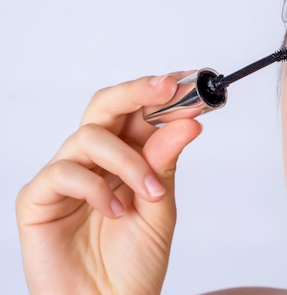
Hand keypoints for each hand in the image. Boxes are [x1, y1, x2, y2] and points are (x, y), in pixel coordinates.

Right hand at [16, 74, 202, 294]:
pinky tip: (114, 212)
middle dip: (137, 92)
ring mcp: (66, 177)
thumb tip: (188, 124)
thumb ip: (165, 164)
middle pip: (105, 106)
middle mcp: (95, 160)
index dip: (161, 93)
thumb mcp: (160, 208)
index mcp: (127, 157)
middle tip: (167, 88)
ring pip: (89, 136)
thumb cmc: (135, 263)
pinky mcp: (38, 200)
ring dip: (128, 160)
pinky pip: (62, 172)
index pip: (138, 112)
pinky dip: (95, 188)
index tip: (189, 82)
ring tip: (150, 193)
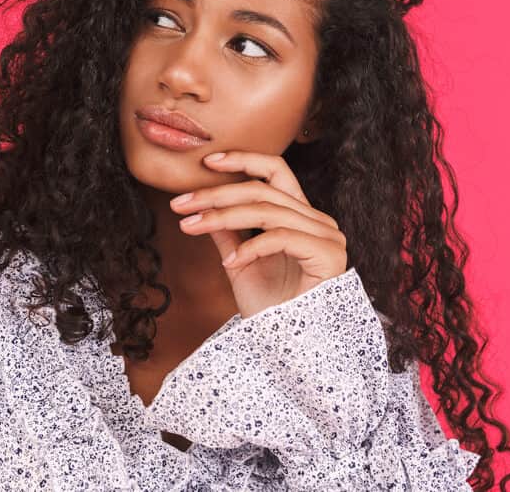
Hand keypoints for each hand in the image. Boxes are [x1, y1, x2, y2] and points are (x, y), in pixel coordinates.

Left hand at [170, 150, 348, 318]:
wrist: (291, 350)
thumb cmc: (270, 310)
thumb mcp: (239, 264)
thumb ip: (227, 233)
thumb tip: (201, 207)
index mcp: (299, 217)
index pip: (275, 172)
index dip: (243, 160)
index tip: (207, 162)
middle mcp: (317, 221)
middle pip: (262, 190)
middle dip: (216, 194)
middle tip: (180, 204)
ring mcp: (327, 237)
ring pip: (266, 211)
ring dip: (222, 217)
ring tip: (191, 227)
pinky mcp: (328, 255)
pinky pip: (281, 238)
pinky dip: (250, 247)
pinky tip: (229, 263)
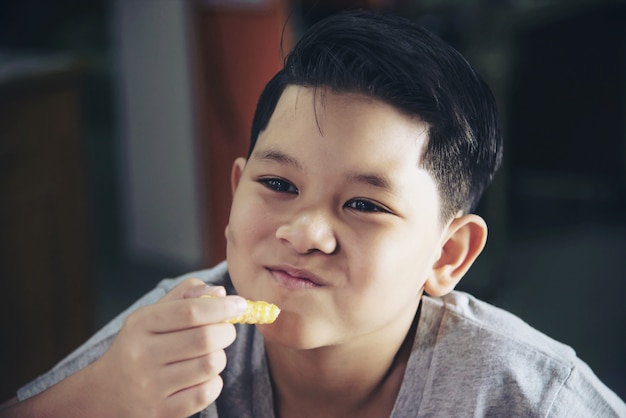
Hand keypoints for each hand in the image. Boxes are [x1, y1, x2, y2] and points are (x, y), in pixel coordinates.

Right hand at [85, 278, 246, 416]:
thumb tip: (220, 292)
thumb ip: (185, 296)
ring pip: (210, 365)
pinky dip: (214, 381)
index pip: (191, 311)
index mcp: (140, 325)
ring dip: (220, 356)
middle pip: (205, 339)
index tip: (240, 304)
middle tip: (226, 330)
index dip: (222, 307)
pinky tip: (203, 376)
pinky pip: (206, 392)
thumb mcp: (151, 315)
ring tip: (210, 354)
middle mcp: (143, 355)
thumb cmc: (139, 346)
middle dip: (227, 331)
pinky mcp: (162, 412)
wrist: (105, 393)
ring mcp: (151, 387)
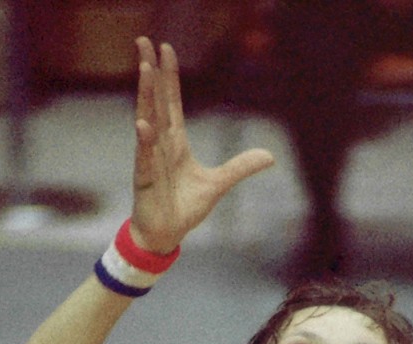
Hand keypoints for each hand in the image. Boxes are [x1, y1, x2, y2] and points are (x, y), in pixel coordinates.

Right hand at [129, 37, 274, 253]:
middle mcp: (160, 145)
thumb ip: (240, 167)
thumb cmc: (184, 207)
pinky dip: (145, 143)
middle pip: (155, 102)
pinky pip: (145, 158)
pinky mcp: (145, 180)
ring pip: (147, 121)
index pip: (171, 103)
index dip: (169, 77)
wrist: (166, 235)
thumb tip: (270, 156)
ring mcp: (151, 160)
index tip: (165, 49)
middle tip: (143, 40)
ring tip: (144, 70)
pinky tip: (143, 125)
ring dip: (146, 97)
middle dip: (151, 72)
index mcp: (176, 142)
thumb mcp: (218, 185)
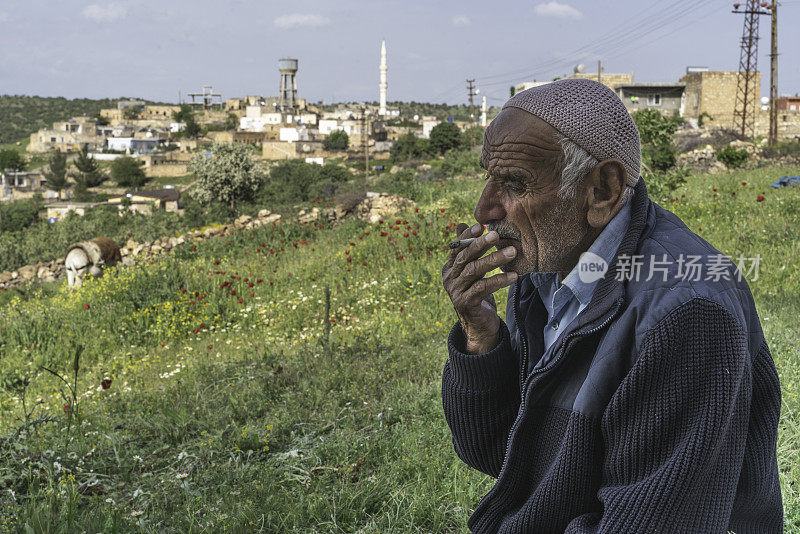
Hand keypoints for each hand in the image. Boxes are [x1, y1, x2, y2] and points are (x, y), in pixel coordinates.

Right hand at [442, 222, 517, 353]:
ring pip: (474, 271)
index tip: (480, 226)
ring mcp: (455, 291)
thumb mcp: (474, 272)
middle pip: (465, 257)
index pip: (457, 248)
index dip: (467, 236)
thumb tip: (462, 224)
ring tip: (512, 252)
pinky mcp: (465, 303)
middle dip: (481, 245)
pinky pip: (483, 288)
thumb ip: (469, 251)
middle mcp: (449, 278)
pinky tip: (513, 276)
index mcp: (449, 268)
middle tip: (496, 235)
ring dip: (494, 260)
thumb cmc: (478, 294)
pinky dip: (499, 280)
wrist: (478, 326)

--- --- ---

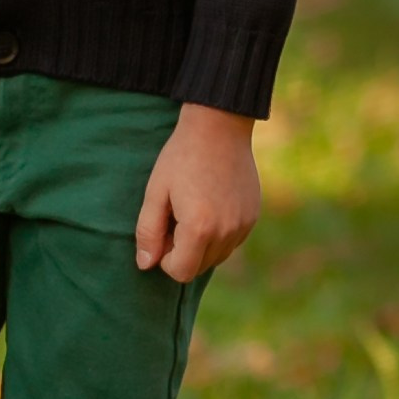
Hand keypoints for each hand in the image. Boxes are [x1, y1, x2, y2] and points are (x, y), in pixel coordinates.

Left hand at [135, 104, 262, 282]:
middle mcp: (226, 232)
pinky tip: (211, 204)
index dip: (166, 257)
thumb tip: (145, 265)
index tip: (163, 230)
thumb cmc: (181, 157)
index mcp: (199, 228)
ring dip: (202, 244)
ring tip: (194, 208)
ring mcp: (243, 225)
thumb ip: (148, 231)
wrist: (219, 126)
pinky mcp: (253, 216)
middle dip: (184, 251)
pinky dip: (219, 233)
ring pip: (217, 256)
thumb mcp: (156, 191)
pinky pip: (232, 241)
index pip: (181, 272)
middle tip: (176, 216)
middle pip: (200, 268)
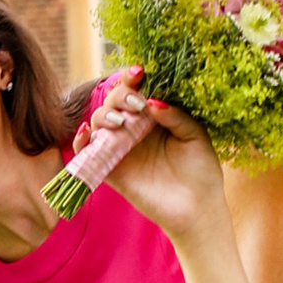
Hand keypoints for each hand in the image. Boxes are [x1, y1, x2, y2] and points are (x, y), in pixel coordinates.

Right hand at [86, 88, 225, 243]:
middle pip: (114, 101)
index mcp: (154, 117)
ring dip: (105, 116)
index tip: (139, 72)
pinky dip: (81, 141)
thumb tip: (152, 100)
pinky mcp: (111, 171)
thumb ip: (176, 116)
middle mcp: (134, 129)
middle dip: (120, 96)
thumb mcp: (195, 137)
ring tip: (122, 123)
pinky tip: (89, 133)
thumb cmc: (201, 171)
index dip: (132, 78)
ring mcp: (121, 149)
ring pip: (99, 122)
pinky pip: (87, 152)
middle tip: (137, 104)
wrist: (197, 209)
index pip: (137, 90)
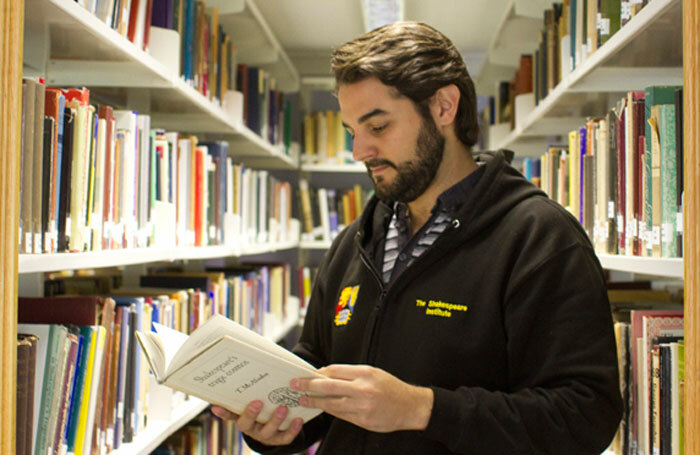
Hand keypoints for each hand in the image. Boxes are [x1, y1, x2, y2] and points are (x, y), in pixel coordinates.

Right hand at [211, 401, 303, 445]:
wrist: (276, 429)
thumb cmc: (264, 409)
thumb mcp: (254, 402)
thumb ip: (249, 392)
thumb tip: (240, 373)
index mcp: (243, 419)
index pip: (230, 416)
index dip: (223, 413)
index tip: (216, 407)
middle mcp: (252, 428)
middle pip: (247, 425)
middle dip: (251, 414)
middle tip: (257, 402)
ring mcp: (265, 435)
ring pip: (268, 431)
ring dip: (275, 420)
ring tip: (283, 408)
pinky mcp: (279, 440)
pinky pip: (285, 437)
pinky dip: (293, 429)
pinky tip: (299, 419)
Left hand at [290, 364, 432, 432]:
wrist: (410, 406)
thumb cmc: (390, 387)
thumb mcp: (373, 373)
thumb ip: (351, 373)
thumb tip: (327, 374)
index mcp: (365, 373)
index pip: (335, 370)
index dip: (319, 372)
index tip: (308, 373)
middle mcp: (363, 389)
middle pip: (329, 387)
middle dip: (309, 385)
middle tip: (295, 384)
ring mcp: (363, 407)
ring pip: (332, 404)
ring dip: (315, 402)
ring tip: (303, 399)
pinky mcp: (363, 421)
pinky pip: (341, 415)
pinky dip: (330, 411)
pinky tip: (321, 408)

--- --- ---

_EXERCISE BRIEF_: Nothing but the lines from the one containing "pinky tip: (203, 376)" through the one containing "pinky mcp: (145, 180)" should appear, copied exactly from the material above and without pictures.

_RESULT OF THE TASK_:
pinky tip: (203, 376)
pinky pip: (206, 392)
thumb mcp: (151, 315)
ring tip: (210, 354)
middle mcp: (143, 355)
thumb cmc: (139, 346)
middle dip: (227, 331)
pinky mcp: (162, 412)
wrist: (105, 393)
ring mcp: (151, 387)
Hand keypoints for each hand in the image. Boxes are [x1, y1, x2, y2] and points are (x, y), in pixel coordinates.

Right hand at [129, 37, 274, 253]:
middle mcp: (160, 145)
thumb ip: (240, 167)
thumb cmc: (184, 207)
pinky dip: (145, 143)
middle pip: (155, 102)
pinky pip: (145, 158)
pinky mcp: (145, 180)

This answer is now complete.